# Linear models in the quest for maximising Likelihood

The core problem of machine learning boils down to learning a function with parameters such that given data, the model is able to give the desired output. This the model does by iteratively looking at multiple instances of labelled data and fixing its parameters, small steps at a time. We use this approach to train our first model and predict Boston Housing Prices and – Wallah – a new ML engineer is born. But is it really that straightforward? Turns out things get really intense, murky, and chaotically beautiful when we look at the problem from a statistical perspective.

Let’s consider a Probabilistic Model of the problem: $y^{(i)} = \theta^T\textbf{X}^{(i)}+\epsilon$ Here, $y$ represents the output, $\theta$ the weights, $\textbf{X}$, and $\epsilon$ the error/noise associated with the output which we get as a part of the output. Now, some might be confused as to why the error/noise? To them – the thing is, we never are able to get clear output from model; if we did, our models will be capable of emulating exactly whatever process/ system we are trying to model and will have an accuracy of 100 percent which is almost never the case, and thus, the pesky noise. Like it or not, we get the noise; how to deal with it, that is the question.
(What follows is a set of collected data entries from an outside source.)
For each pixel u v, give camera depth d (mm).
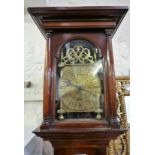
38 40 1401
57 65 776
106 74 763
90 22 763
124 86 1293
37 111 1365
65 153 755
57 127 738
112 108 738
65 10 729
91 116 760
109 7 732
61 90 769
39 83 1383
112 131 718
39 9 728
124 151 1183
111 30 773
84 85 774
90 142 751
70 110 762
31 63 1393
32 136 1210
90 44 788
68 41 784
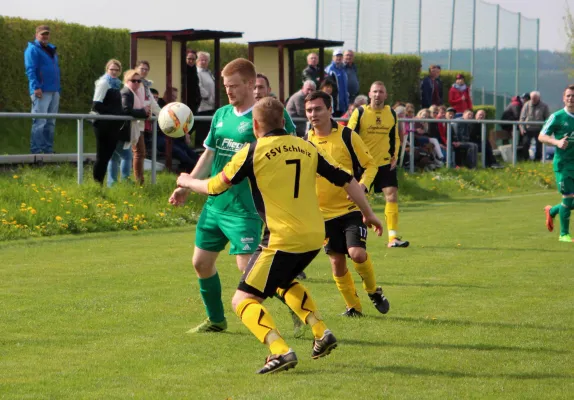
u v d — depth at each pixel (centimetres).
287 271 1199
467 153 4653
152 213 3050
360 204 1259
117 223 2894
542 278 1988
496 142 5144
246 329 1483
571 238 2661
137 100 3133
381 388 1117
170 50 3672
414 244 2578
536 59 8319
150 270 2062
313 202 1212
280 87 4484
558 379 1169
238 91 1430
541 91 9119
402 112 4453
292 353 1165
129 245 2516
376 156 2555
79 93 4600
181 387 1121
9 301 1683
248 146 1202
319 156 1231
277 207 1191
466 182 4447
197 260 1430
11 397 1071
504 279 1973
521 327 1489
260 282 1192
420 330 1472
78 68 4569
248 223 1395
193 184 1238
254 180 1201
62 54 4466
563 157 2667
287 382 1148
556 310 1633
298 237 1186
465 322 1530
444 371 1209
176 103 1753
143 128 3209
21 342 1370
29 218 2730
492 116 6900
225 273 2042
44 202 2833
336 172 1234
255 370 1211
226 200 1398
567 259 2283
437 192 4184
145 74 3209
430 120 4353
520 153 5219
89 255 2305
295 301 1252
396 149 2573
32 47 3362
We consider the noise to follow a Gaussian/ Normal distribution and move ahead **. . . **

Why Gaussian you ask? Okay, let’s go over it:

A Gaussian Distribution makes sense because noise results from a large number of independent variables; the result of summing up a large number of different and independent factors allows us to apply the Cen­tral Limit Theorem which states that the sum of independent random variables is well approximated (under rather mild conditions) by a Gaussian random variable, with the approximation improving as more variables are summed in. I will not go further into this but if noise has piqued your interest, here is something to get you started.
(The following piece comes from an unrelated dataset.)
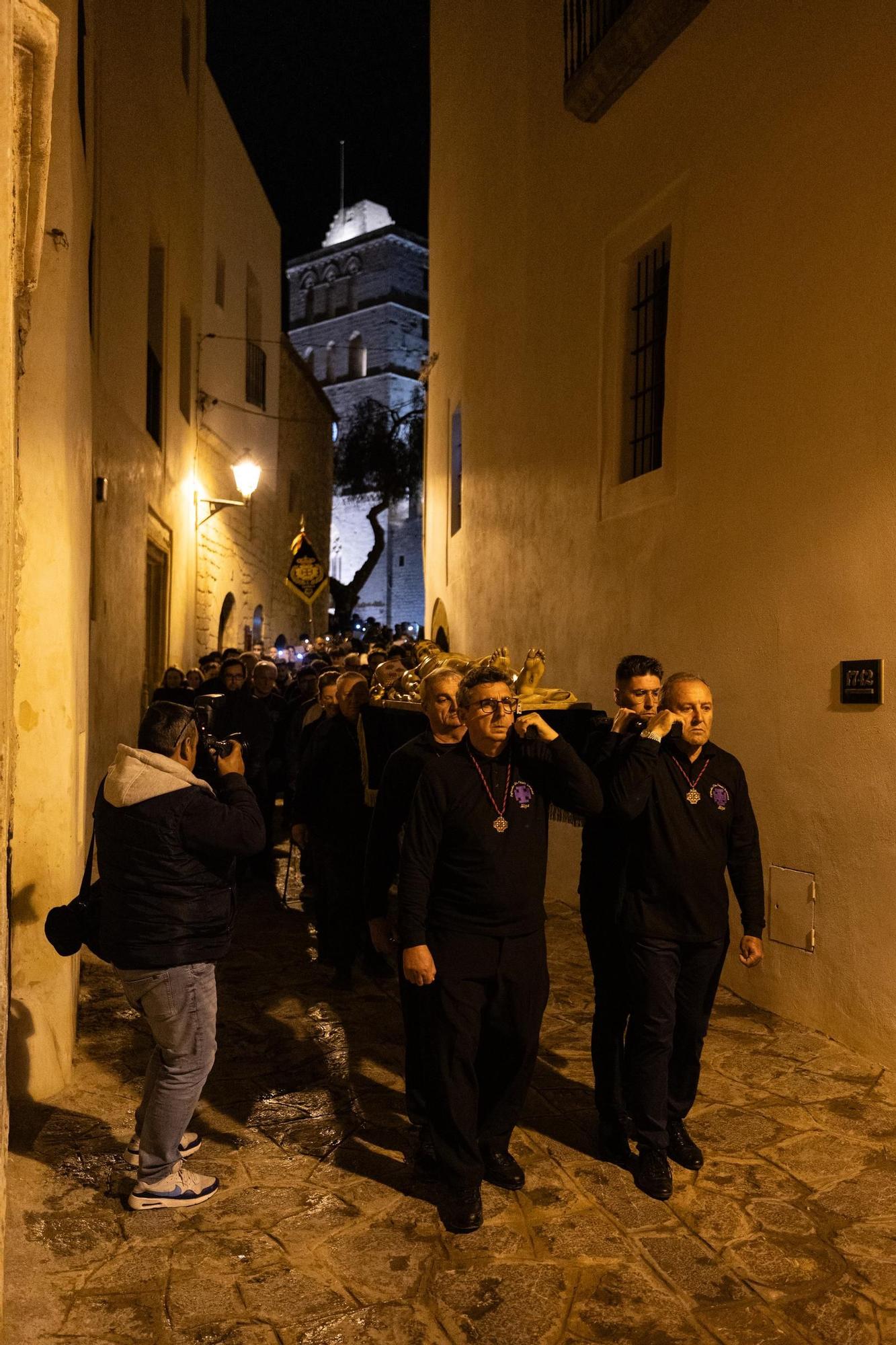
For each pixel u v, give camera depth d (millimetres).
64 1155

Having put the curious case of noise to rest (somewhat), let’s go ahead and actually model the $\epsilon$ as Gaussian. The PDF of a Gaussian Distribution is given as : $p(x^{(i)};\mu,\sigma^2) = \frac{1}{\sqrt{2\pi}\sigma}\exp{\frac{-(x^{(i)}-\mu)^2}{2\sigma^2}}$ where parameters $\mu$ and $\sigma^2$ denote mean and variance respectively. Now, since, we need to model the noise, we will parameterize our model with $\epsilon$:
$p(\epsilon) = \frac{1}{\sqrt{2\pi}\sigma}\exp\frac{-(\epsilon^{(i)})^2}{2\sigma^2}$ From $(1)$ we can write $\epsilon$ as $y-\theta^T\textbf{X}^{(i)}$; using it in $(3)$, we get:
$p(y^{(i)}|\textbf{X}^{(i)};\theta) = \frac{1}{\sqrt{2\pi}\sigma}\exp\frac{-(y-\theta^T\textbf{X}^{(i)})^2}{2\sigma^2}$

Now that we have a probabilistic model in place where the function is parameterised by $\theta$ , and observed data at hand, we need to find out parameters that maximise the chance of seeing the observed data. For this, we need to pick out another tool from our tiny little bag of statistics: the Maximum Likelihood Estimator (MLE). This MLE function is parameterised by $\theta$ , so we can write: $L(\theta;\textbf{X},y) = p(y|\textbf{X};\theta)$ Note that the equation in $(4)$ is just for one data point. In order to extend it to the whole data set, we write the likelihood function as : $L(\theta) = \prod_{i=1}^{N} \frac{1}{\sqrt{2\pi}\sigma}exp-{\frac{(y-\theta^T\textbf{X}^{(i)})^2}{2\sigma^2}}$ Above is the likelihood function for $\theta$ which we need to maximise by the same old gradient descent, but here we are maximising, so add instead of subtract – differentiate the function and add to the current value – thus making it gradient ascent. Let’s go ahead and do that.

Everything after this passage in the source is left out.